Sabato mattina, in concomitanza con l’inizio del controverso Festival di Yulin in Cina, l’OIPA (Organizzazione Internazionale Protezione Animali) ha organizzato una protesta a Milano per denunciare la crudeltà di questo evento, durante il quale migliaia di cani e gatti vengono brutalmente catturati e uccisi a scopo alimentare.
Un’iniziativa che ha voluto non solo puntare i riflettori su una celebrazione tanto barbara quanto anacronistica, ma anche invitare a riflettere sul nostro modo di rapportarci agli animali.

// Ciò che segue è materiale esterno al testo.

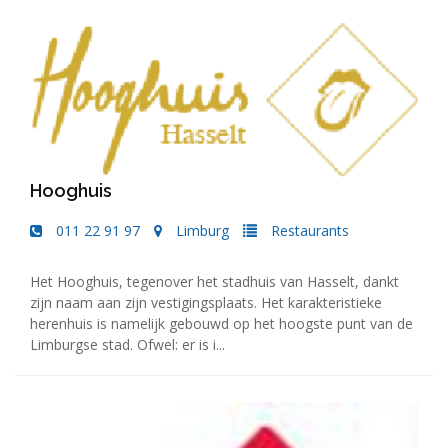
Hooghuis
011 22 91 97
Limburg
Restaurants
Het Hooghuis, tegenover het stadhuis van Hasselt, dankt
zijn naam aan zijn vestigingsplaats. Het karakteristieke
herenhuis is namelijk gebouwd op het hoogste punt van de
Limburgse stad. Ofwel: er is i...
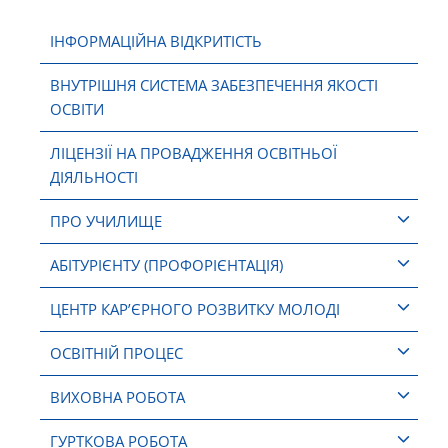
ІНФОРМАЦІЙНА ВІДКРИТІСТЬ
ВНУТРІШНЯ СИСТЕМА ЗАБЕЗПЕЧЕННЯ ЯКОСТІ
ОСВІТИ
ЛІЦЕНЗІЇ НА ПРОВАДЖЕННЯ ОСВІТНЬОЇ
ДІЯЛЬНОСТІ
ПРО УЧИЛИЩЕ
АБІТУРІЄНТУ (ПРОФОРІЄНТАЦІЯ)
ЦЕНТР КАР’ЄРНОГО РОЗВИТКУ МОЛОДІ
ОСВІТНІЙ ПРОЦЕС
ВИХОВНА РОБОТА
ГУРТКОВА РОБОТА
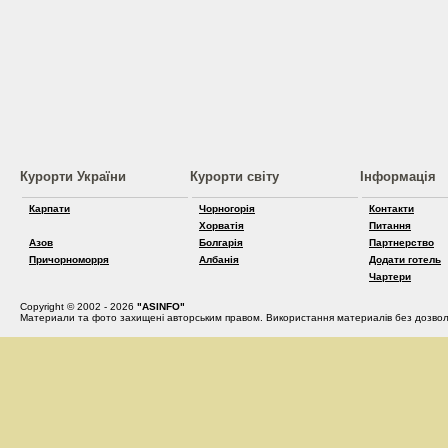
Курорти України
Курорти світу
Інформація
Карпати
Чорногорія
Контакти
Хорватія
Питання
Азов
Болгарія
Партнерство
Причорноморря
Албанія
Додати готель
Чартери
Copyright © 2002 - 2026
"ASINFO"
Материали та фото захищені авторським правом. Використання материалів без дозвол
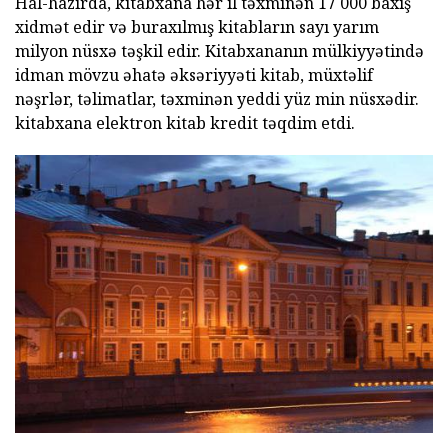
Hal-hazırda, kitabxana hər il təxminən 17 000 baxış
xidmət edir və buraxılmış kitabların sayı yarım
milyon nüsxə təşkil edir. Kitabxananın mülkiyyətində
idman mövzu əhatə əksəriyyəti kitab, müxtəlif
nəşrlər, təlimatlar, təxminən yeddi yüz min nüsxədir.
kitabxana elektron kitab kredit təqdim etdi.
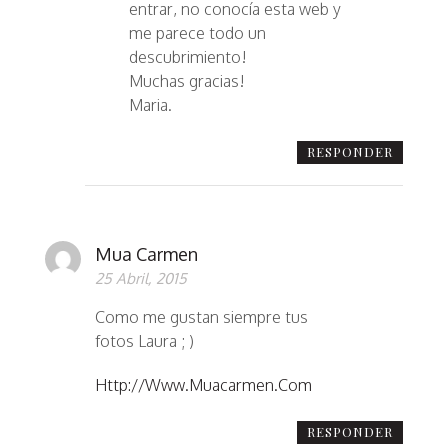
entrar, no conocía esta web y
me parece todo un
descubrimiento!
Muchas gracias!
Maria.
RESPONDER
Mua Carmen
25 Abril, 2015
Como me gustan siempre tus
fotos Laura ; )
Http://www.muacarmen.com
RESPONDER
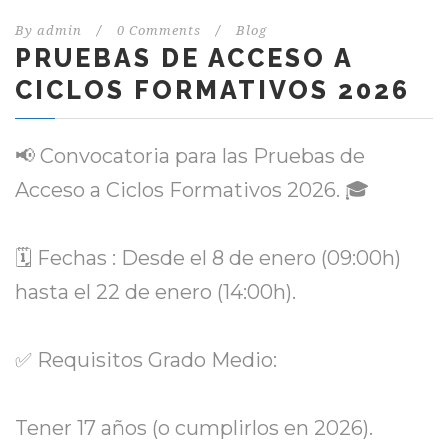
By
admin
/
0 Comments
/
Blog
PRUEBAS DE ACCESO A
CICLOS FORMATIVOS 2026
📢 Convocatoria para las Pruebas de
Acceso a Ciclos Formativos 2026. 🎓
🗓 Fechas : Desde el 8 de enero (09:00h)
hasta el 22 de enero (14:00h).
✅ Requisitos Grado Medio:
Tener 17 años (o cumplirlos en 2026).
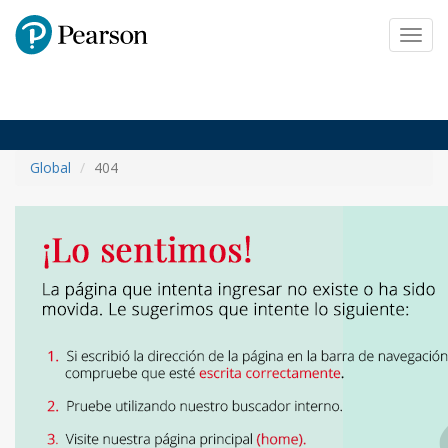
Pearson
Toggl
navig
Global
404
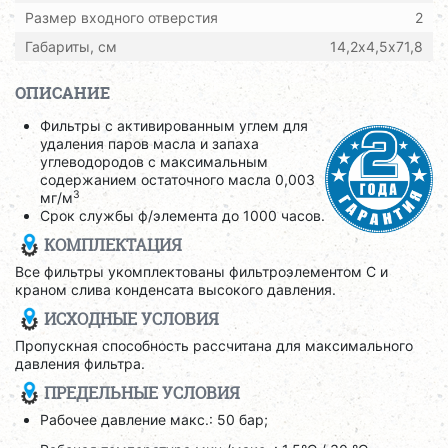
Размер входного отверстия
2
Габариты, см
14,2х4,5х71,8
ОПИСАНИЕ
Фильтры с активированным углем для
удаления паров масла и запаха
углеводородов с максимальным
содержанием остаточного масла 0,003
3
мг/м
Срок службы ф/элемента до 1000 часов.
КОМПЛЕКТАЦИЯ
Все фильтры укомплектованы фильтроэлементом C и
краном слива конденсата высокого давления.
ИСХОДНЫЕ УСЛОВИЯ
Пропускная способность рассчитана для максимального
давления фильтра.
ПРЕДЕЛЬНЫЕ УСЛОВИЯ
Рабочее давление макс.: 50 бар;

Ogni anno, il Festival di Yulin suscita indignazione a livello globale: non solo cani e gatti vengono ancora consumati in alcune zone della Cina, ma spesso si tratta di animali domestici sottratti alle famiglie e uccisi con metodi cruenti, come la bollitura quando sono ancora vivi. Le leggi esistenti in materia di detenzione e macellazione sono insufficienti e largamente disattese.
Ma se è giusto e sacrosanto indignarsi per un Festival tanto anacronistico e crudele, allora è necessario farlo anche gli oltre 80 miliardi di animali – mucche, maiali, polli, agnelli e altri – vittime invisibili di un sistema industriale che li sfrutta, li tortura e li uccide ogni giorno.
Non esistono animali da amare e animali da sfruttare. L’alimentazione è una scelta culturale, influenzata da tradizioni e usanze, ma la sofferenza di un cane mandato al macello è identica a quella di un maiale, di un vitello o di un pollo.
Con il presidio di oggi, l’OIPA ha voluto dare voce a tutti gli animali: contro Yulin, contro ogni mattatoio, contro ogni forma di schiavitù animale.